The task — Give the text lines of the entries below as a Markdown table with the columns Row and Line, numbering each row and skipping blank lines. Leave the pictures out of your answer.

** Begin **

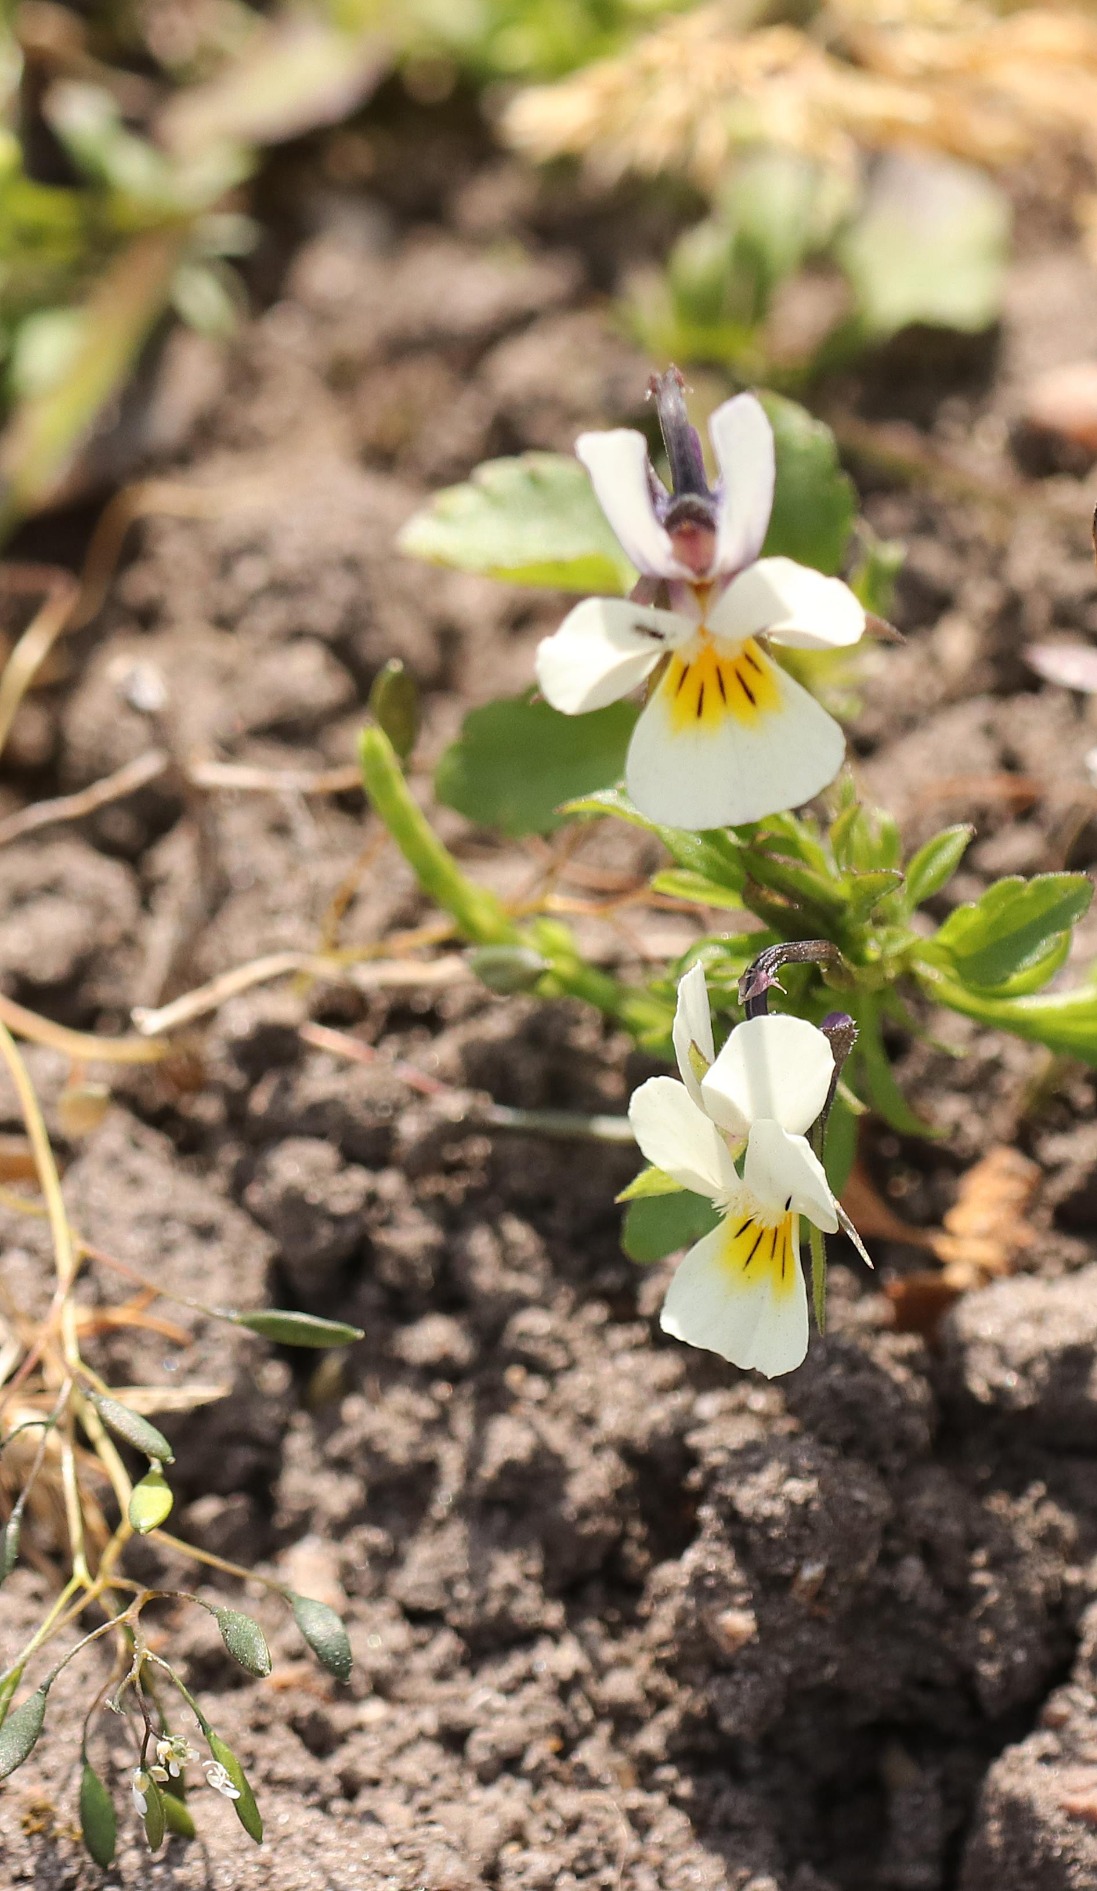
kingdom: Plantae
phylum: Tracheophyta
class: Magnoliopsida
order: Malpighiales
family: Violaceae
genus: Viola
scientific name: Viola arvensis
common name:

** End **

Answer below —
| Row | Line |
|---|---|
| 1 | kingdom: Plantae |
| 2 | phylum: Tracheophyta |
| 3 | class: Magnoliopsida |
| 4 | order: Malpighiales |
| 5 | family: Violaceae |
| 6 | genus: Viola |
| 7 | scientific name: Viola arvensis |
| 8 | common name: |